Transcribe all of the data verbatim, please, and leave out its pictures.

## INFORMATION PROVIDED:
● ● ● ● ●

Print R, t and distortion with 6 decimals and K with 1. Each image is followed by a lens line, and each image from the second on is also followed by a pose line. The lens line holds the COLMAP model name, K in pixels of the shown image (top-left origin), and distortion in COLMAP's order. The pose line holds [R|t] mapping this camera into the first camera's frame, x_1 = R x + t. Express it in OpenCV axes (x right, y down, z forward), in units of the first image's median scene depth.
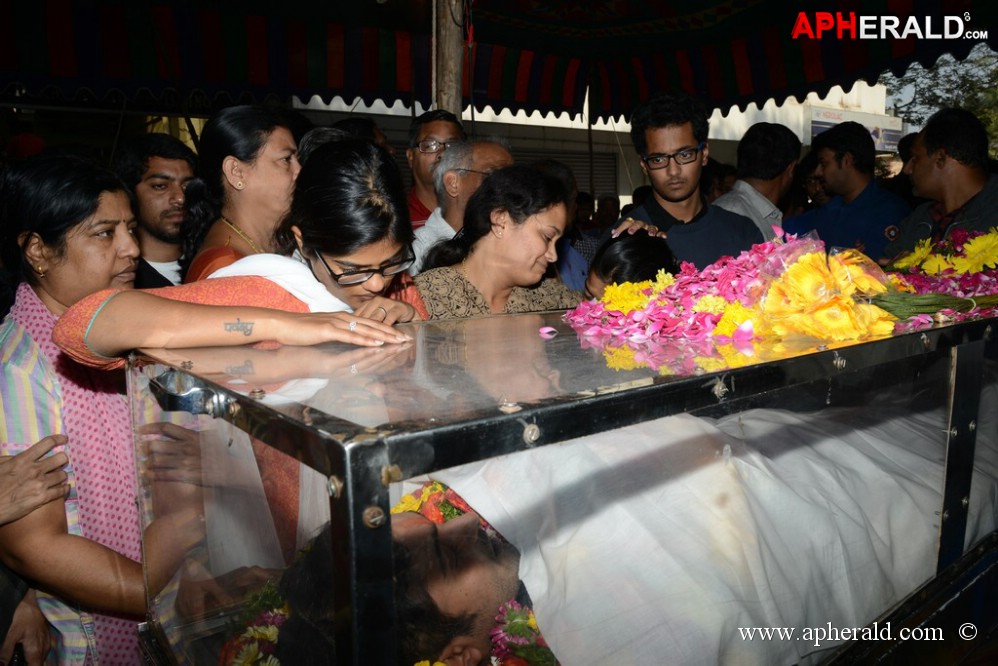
lens RADIAL K [[780.4, 0, 504.9], [0, 780.4, 341.5], [0, 0, 1]] dist [-0.047724, 0.005053]
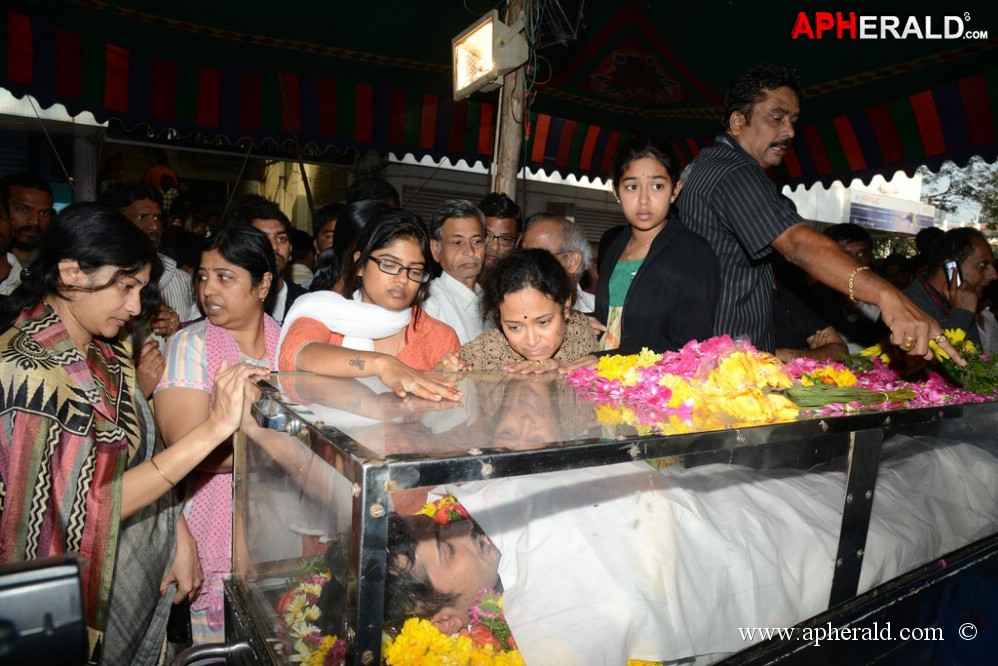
lens RADIAL K [[704.1, 0, 497.1], [0, 704.1, 343.9], [0, 0, 1]] dist [-0.110884, 0.059909]
pose [[0.991983, 0.088478, -0.090229, 0.076637], [-0.092231, 0.995000, -0.038310, -0.038294], [0.086388, 0.046324, 0.995184, -0.190959]]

● ● ● ● ●

## SOLUTION:
Print R, t and distortion with 6 decimals and K with 1. Each image is followed by a lens line, and each image from the second on is also followed by a pose line. The lens line holds the COLMAP model name, K in pixels of the shown image (top-left origin), and distortion in COLMAP's order. The pose line holds [R|t] mapping this camera into the first camera's frame, x_1 = R x + t. Express it in OpenCV axes (x right, y down, z forward), in units of the first image's median scene depth.
lens RADIAL K [[780.4, 0, 504.9], [0, 780.4, 341.5], [0, 0, 1]] dist [-0.047724, 0.005053]
lens RADIAL K [[704.1, 0, 497.1], [0, 704.1, 343.9], [0, 0, 1]] dist [-0.110884, 0.059909]
pose [[0.991983, 0.088478, -0.090229, 0.076637], [-0.092231, 0.995000, -0.038310, -0.038294], [0.086388, 0.046324, 0.995184, -0.190959]]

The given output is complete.